Lake Tawakoni Information

Welcome to Lake Tawakoni, named after the Tawakoni Native Americans, and it is only a 50-mile drive east of the Dallas Metroplex. Lake Tawakoni boasts 200 miles of shoreline covering 37,879-acres. This lake sits in the counties of Hunt, Rains, and Van Zandt. Small neighborhoods dot the shoreline with a backdrop of beautiful tall trees common in east Texas. Come visit our hotels and motels, marinas and boat ramps, parks, restaurants, RV and tent campgrounds, and swim beaches surrounded by nature and wildlife.

Lake Tawakoni is divided into East Tawakoni and West Tawakoni. Lake Tawakoni State Park invites you to escape into a water wonder world of boating, camping, fishing, and hiking. It offers ranger programs for the young and old alike. Its hiking trail is 4.6 miles long and great for all hiking skill levels with access points to the lake. 

Flora and Fauna

You can expect to see species of red and gray fox, bobcat, coyote, possum, turtles, frogs, snakes, raccoons, beavers, squirrels, armadillos, mink and white-tailed deer, and even cougar track cast in plaster along the shoreline at Lake Tawakoni State Park. The land around Lake Tawakoni is known for huge spider webs. So be sure to look around when you are walking out and about.

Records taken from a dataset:
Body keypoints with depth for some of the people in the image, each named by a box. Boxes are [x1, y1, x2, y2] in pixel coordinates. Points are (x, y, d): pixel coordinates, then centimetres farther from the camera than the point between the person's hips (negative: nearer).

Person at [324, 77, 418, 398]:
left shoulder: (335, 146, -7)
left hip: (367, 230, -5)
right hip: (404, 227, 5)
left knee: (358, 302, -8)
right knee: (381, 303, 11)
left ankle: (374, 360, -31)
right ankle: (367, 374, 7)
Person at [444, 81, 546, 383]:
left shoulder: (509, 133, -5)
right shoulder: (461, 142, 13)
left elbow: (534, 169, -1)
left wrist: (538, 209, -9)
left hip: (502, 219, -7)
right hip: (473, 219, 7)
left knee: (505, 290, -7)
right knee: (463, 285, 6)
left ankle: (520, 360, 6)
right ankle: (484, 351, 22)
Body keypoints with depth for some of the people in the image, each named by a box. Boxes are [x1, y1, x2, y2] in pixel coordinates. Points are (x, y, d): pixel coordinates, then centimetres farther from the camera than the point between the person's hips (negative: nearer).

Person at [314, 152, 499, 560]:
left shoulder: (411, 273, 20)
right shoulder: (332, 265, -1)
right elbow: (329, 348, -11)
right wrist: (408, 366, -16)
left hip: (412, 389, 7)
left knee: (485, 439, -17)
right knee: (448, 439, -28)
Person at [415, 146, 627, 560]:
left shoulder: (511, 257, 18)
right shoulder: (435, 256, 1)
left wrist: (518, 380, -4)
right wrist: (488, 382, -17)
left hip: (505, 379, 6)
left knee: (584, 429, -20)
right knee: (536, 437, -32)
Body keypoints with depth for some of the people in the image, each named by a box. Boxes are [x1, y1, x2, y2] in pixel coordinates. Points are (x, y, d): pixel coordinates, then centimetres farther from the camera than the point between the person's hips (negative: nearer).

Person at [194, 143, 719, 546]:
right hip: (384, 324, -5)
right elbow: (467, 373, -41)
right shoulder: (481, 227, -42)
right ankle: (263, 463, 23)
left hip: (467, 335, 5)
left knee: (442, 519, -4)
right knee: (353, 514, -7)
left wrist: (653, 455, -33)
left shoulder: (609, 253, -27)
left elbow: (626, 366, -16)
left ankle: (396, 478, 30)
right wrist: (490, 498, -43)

==

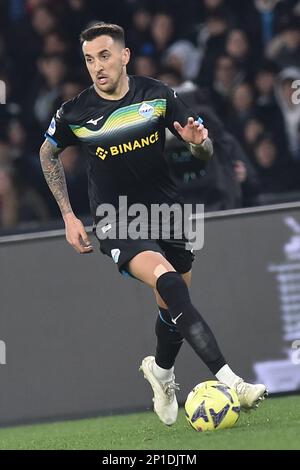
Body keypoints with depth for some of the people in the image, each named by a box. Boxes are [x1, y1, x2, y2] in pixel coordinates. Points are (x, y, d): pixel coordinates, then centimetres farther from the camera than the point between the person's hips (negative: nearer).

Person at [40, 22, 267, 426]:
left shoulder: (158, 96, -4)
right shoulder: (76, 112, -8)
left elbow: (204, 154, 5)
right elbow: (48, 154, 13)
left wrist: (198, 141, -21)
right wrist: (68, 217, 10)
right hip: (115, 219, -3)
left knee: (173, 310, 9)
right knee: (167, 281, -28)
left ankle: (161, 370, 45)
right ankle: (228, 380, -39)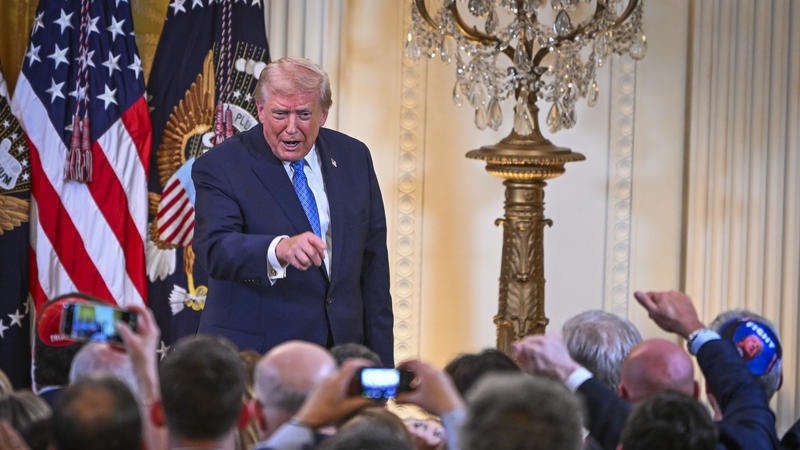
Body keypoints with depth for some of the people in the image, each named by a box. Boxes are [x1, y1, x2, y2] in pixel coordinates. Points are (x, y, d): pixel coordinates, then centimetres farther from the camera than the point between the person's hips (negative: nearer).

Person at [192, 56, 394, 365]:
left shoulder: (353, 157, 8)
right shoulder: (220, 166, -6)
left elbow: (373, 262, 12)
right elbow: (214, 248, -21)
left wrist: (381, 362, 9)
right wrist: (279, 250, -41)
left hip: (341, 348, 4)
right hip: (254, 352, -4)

Task item A →
Answer these questions using the Lake Tawakoni page:
(i) How far east of the Dallas Metroplex is the lake?
(ii) How long is the hiking trail at Lake Tawakoni State Park?
(iii) In which counties does the lake sit?
Task item B → List every activity that the Lake Tawakoni page says the state park invites visitors to enjoy.
Task item C → Extend the Lake Tawakoni page, picking up after its final sentence.

Exercise response A →
(i) It is a 50-mile drive east of the Dallas Metroplex.
(ii) The trail is 4.6 miles long.
(iii) The lake sits in Hunt, Rains, and Van Zandt counties.

Exercise response B → Boating, camping, fishing, and hiking.

Exercise response C →
A massive spider web found in a tree at Lake Tawakoni in 2007 sparked research that proved spiders will work together to spin a communal web. Experts thought spiders worked alone until someone took notice of this tree. They thought the number of spiders who made their homes and livelihoods in this tree to be in the thousands. Experts noted that the spiders were not dangerous to humans. These mega webs appear after extremely heavy rains, and the locals keep an eye out to discover them every year. 

Around the shoreline you can see upland regrowth forests with pine trees and post oaks. Birders report more than 200 species of birds in the region. Year round sightings of Wood Duck, Great Egret, Red-bellied Woodpecker, Neotropic and Double-crested Cormorants, Black and Turkey Vultures, Red-shouldered Hawk, Belted Kingfisher, Carolina Wren, Eastern Bluebird, Northern Mockingbird are common.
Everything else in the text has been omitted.